**Task to complete**
Look through the entries below and count every line in which "Merged" appears; reply with the number only.

**Task data**
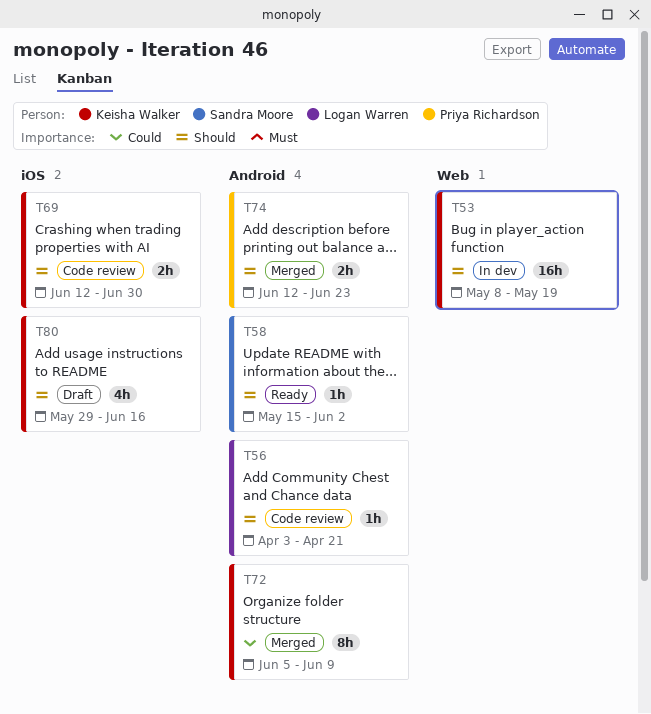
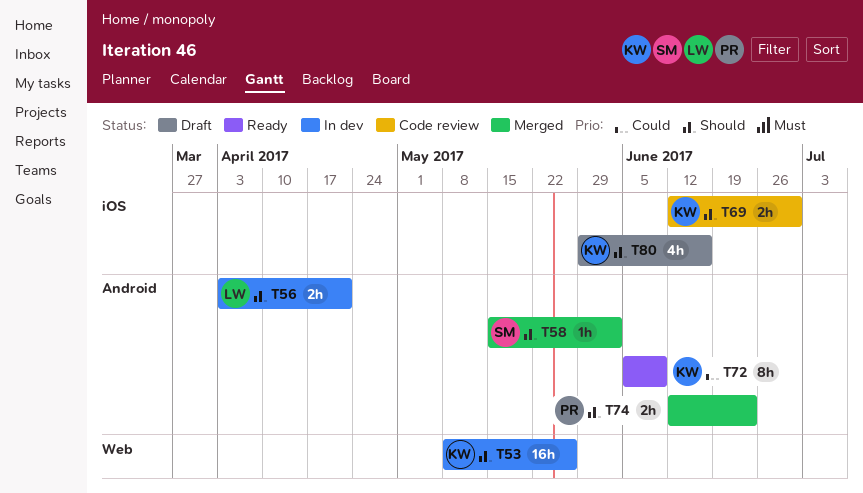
T53, due: May 19 -> May 26
T56, status: Code review -> In dev
T56, estimate: 1h -> 2h
T58, status: Ready -> Merged
T72, status: Merged -> Ready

**Task response**
2